A scuola senza le quote crescono i ghetti

Martedì, 15 settembre 2009 - 12:36:00

Negli USA negli anni '70 i più impegnati sostenitori della politica di integrazione razziale e di abbattimento delle discriminazioni a danno della popolazione nera si inventarono una soluzione, il busing. Convinti che le barriere tra le etnie potessero cadere soltanto se bianchi e neri fossero andati a scuola insieme, imposero - non senza incontrare qualche opposizione, anche violenta - che le scuole fossero davvero "miste" dal punto di vista razziale. E poiché bianchi e neri abitavano in quartieri diversi, la misura pratica era spostare in autobus ( di qui la parola busing) una parte degli allievi.
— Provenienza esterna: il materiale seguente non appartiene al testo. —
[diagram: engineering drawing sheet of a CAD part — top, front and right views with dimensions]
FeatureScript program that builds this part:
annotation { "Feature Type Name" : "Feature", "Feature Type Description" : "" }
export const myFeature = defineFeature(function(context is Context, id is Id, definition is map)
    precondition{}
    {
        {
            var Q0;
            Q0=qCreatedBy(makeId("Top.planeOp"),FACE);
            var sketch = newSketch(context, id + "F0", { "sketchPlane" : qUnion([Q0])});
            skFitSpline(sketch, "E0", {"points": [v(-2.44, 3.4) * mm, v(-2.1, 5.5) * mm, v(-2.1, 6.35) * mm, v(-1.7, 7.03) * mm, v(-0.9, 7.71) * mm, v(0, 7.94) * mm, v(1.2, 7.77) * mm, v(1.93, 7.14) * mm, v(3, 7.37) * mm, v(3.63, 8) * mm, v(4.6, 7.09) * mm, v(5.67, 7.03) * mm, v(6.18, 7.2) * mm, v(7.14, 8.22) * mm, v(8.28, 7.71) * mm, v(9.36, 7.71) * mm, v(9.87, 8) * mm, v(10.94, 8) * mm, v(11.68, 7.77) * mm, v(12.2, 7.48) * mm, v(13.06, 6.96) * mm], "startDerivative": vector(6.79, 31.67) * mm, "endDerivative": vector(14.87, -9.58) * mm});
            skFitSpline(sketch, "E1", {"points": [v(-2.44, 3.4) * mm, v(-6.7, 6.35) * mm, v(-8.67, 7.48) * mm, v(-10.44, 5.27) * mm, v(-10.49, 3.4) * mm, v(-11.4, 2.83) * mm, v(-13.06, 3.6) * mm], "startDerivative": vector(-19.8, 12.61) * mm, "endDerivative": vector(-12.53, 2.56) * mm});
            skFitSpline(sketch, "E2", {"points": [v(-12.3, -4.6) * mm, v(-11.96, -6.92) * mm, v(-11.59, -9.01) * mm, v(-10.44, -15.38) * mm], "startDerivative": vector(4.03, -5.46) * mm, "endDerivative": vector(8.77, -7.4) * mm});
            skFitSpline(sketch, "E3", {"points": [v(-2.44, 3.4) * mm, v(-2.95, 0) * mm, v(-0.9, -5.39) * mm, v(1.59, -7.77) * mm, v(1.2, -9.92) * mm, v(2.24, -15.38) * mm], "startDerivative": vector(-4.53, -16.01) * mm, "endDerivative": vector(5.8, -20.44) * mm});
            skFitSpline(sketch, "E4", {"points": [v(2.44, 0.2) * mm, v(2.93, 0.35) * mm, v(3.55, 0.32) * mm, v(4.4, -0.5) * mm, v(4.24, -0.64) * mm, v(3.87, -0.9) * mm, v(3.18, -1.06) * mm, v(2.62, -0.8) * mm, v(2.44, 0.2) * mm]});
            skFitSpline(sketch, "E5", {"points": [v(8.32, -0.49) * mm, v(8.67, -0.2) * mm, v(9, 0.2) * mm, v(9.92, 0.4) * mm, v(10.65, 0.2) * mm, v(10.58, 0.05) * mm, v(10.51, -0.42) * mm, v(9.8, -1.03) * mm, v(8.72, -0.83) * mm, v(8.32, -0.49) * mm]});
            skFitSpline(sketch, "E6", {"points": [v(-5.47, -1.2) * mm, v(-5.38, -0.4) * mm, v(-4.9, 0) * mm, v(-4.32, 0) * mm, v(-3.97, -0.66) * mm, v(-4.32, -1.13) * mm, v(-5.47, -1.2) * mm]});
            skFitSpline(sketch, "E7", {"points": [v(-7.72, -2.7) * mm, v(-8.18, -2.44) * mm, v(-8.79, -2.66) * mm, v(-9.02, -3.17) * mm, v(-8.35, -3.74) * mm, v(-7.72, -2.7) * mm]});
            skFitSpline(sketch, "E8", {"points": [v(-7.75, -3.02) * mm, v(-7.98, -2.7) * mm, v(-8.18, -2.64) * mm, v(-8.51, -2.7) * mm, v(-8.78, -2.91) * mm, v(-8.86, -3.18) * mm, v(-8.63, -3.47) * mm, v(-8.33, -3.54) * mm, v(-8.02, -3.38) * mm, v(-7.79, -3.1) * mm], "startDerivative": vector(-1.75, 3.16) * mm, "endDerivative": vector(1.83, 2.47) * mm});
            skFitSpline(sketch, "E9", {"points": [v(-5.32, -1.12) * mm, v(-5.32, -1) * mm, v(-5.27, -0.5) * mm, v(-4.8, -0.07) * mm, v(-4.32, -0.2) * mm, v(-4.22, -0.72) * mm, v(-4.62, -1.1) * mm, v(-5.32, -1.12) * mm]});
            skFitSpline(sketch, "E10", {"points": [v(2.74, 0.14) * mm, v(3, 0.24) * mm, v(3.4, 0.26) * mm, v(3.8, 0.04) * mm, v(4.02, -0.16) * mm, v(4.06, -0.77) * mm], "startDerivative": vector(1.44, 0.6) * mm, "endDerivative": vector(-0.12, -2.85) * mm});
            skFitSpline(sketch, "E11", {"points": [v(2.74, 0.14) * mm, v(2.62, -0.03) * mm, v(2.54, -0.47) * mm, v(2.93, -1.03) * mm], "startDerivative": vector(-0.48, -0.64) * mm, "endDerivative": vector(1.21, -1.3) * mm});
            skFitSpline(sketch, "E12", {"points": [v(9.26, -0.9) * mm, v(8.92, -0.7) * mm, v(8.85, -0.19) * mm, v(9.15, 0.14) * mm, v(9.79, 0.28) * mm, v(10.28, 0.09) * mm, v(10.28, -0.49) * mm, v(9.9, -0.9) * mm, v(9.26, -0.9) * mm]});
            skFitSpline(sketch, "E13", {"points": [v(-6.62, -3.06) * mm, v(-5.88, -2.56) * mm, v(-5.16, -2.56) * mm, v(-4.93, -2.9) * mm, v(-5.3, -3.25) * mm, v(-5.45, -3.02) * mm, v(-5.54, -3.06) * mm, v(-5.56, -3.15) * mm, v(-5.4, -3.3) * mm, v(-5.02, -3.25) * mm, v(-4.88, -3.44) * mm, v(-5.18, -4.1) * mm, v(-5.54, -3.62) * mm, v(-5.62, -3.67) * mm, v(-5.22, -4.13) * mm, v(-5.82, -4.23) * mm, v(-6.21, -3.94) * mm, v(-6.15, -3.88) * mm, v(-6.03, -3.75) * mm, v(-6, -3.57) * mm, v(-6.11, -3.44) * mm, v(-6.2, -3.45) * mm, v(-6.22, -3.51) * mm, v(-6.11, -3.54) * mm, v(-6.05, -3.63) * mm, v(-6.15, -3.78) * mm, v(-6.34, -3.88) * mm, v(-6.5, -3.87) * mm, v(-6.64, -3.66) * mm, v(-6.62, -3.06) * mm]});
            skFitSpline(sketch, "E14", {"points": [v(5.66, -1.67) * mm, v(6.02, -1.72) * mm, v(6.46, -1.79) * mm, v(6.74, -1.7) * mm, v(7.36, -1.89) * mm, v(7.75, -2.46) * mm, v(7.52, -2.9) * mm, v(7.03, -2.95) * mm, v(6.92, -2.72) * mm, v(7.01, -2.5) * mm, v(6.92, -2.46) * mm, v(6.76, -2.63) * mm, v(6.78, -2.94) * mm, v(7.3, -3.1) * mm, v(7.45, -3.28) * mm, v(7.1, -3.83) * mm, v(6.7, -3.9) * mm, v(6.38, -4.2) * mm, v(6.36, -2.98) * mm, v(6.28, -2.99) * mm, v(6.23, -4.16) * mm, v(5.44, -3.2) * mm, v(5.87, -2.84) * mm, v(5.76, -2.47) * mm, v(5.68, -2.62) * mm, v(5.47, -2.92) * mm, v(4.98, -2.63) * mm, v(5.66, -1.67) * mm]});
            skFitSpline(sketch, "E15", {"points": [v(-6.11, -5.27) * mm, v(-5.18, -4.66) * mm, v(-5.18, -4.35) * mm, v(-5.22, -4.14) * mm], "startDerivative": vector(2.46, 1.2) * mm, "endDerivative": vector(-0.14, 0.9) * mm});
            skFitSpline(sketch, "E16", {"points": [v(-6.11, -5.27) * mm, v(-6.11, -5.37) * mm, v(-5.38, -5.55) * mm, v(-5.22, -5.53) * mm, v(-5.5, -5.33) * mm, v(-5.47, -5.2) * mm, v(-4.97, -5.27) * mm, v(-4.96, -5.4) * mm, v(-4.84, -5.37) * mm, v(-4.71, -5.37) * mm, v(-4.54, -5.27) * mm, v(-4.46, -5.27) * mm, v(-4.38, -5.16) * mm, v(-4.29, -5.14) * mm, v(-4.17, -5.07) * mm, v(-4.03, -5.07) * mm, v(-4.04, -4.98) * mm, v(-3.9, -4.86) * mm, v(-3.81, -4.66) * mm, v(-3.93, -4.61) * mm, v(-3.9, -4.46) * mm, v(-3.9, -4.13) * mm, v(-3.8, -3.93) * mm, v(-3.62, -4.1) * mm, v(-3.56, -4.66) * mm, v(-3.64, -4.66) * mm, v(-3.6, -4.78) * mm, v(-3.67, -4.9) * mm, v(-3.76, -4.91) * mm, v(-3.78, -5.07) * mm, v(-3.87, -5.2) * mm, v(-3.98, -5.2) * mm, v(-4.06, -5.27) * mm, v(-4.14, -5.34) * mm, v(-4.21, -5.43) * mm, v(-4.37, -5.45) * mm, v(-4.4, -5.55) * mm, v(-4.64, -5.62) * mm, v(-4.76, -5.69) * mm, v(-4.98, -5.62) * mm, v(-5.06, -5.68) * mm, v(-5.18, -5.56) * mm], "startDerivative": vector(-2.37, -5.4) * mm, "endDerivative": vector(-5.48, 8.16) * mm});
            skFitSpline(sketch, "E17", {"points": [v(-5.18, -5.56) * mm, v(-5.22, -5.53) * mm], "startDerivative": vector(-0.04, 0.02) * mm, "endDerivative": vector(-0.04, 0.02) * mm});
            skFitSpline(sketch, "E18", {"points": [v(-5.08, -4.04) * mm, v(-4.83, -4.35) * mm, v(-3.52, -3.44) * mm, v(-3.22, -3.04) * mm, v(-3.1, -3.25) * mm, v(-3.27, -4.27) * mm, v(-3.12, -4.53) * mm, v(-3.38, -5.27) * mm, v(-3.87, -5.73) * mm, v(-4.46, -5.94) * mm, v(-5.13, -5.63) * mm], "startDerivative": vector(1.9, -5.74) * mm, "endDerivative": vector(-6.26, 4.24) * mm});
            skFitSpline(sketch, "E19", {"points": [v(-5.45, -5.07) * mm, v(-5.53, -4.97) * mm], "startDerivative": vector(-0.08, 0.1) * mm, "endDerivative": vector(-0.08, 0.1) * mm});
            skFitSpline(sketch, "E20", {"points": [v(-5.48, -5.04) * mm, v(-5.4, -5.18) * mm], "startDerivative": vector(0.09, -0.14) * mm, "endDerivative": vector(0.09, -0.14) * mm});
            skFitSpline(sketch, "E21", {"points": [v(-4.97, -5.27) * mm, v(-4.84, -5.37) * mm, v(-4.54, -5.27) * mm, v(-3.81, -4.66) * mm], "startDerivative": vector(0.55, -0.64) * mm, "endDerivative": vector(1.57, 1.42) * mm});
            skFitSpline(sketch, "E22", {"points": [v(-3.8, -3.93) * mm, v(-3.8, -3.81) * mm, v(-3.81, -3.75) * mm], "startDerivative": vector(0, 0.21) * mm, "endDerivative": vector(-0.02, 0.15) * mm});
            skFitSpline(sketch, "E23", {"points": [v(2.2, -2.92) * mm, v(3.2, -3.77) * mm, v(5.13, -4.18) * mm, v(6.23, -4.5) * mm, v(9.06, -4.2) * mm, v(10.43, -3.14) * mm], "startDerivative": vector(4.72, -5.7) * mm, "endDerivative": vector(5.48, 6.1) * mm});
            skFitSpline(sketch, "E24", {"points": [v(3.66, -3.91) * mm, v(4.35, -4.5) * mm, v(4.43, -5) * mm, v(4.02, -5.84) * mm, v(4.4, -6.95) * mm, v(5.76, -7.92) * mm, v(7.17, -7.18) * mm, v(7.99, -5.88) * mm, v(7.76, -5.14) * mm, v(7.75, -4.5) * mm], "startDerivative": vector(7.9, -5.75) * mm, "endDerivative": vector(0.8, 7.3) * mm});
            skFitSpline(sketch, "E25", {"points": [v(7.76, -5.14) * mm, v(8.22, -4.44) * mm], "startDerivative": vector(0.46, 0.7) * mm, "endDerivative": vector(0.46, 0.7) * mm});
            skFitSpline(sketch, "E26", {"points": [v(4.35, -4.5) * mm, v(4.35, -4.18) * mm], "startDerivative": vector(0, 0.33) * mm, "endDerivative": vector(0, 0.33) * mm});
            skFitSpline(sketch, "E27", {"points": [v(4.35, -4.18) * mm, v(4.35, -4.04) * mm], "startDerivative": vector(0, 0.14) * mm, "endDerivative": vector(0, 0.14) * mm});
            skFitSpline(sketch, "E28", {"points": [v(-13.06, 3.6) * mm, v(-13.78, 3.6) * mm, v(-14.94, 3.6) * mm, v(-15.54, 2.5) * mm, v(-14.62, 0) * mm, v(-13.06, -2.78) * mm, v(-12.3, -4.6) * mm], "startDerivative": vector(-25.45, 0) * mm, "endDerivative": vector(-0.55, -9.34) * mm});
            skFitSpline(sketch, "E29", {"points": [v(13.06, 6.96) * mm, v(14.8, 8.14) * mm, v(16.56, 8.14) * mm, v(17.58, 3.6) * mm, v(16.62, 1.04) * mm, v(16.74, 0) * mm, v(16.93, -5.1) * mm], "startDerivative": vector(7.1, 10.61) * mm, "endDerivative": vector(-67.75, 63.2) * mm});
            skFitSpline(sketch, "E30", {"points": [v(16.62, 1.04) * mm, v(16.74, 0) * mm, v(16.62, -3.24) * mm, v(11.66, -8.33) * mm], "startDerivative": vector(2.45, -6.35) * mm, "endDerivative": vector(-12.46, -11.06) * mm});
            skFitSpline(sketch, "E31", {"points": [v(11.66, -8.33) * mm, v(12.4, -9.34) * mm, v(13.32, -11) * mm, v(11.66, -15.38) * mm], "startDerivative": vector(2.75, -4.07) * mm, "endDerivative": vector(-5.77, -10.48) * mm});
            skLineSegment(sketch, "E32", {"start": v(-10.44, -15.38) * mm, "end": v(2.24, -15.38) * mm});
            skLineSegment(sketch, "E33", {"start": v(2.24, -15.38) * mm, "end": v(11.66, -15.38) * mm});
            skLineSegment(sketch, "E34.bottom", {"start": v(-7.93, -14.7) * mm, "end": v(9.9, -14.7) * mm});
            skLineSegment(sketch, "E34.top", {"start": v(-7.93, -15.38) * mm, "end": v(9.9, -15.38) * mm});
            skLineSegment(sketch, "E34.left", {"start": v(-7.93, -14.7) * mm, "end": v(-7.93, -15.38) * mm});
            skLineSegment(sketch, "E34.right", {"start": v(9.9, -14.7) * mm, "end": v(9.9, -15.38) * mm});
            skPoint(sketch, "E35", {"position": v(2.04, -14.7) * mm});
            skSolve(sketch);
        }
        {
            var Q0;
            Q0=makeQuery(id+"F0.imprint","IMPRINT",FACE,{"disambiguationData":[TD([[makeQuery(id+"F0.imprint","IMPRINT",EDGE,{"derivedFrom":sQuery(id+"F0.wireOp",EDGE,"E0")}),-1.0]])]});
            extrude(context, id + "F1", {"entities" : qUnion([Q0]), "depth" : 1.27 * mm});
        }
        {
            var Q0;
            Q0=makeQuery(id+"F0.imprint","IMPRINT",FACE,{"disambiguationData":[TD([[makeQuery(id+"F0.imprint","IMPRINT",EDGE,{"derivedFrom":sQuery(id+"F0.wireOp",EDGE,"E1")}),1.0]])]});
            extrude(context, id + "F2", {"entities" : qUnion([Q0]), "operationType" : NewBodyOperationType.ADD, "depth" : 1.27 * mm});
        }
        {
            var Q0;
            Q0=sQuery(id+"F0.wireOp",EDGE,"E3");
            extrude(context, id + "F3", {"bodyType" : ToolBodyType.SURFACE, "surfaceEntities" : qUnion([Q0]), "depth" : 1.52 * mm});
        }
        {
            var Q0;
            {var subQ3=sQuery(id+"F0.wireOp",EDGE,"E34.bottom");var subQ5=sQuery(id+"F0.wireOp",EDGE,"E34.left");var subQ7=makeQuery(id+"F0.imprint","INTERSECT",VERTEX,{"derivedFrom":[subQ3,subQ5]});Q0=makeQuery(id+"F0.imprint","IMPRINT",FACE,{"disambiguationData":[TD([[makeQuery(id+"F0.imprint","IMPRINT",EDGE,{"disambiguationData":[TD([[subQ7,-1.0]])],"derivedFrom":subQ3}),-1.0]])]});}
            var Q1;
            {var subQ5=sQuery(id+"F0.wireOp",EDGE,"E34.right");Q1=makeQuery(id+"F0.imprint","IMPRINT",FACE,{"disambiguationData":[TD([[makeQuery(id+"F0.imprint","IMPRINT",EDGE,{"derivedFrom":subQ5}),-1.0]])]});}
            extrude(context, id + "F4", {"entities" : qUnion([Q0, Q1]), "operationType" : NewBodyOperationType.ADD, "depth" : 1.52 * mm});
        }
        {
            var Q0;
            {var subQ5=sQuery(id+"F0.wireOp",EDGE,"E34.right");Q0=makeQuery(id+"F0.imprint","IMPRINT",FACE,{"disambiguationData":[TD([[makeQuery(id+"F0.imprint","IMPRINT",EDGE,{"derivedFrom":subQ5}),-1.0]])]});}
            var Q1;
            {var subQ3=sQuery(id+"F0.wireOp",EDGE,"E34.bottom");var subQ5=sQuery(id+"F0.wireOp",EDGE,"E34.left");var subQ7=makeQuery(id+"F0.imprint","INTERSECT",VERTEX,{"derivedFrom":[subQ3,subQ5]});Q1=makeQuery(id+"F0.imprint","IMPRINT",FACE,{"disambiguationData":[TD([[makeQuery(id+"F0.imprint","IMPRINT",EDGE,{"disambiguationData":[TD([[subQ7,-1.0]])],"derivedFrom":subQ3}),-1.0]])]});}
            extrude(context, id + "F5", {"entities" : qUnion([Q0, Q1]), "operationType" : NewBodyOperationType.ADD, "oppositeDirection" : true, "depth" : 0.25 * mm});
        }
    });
E' una storia che andrebbe ricordata a tanti che un anno fa se la presero col ministro Gelmini quando parlò per la prima volta di un tetto del 30 per cento di figli di stranieri nelle classi. E oggi ripartono lancia in resta contro questa idea, senza tenere conto che quando si supera il 50 per cento di stranieri diventa incontrastabile la fuga dei bambini italiani. Famiglie razziste? Non diciamo castronerie. E' naturale, inevitabile, che a scuola gli insegnanti concentrino le loro attenzioni su chi è più in difficoltà. Se i figli di immigrati sono il 70, o l'80 o anche il 90 per cento, a chi ha già imparato l'italiano in famiglia non ci si potrà dedicare gran che. Ecco perché la fuga.

Ovviamente tutto finisce in politica nel modo peggiore: un ministro ha sempre ragione per i partigiani della maggioranza, sempre torto per chi tifa per l'opposizione. Eppure sarebbe molto semplice: dare la parola alle famiglie straniere con un sondaggio. Risponderebbero che l'unico modo per ambientare bene i loro figli nella società italiana non è lasciarli dove si trovano, ma inserirli in classi dove i bambini di madrelingua italiana sono tanti. Semplice ma improbabile: volete mettere una bella polemica infinita tra Repubblica e Unità da una parte e Giornale e Libero dall'altra?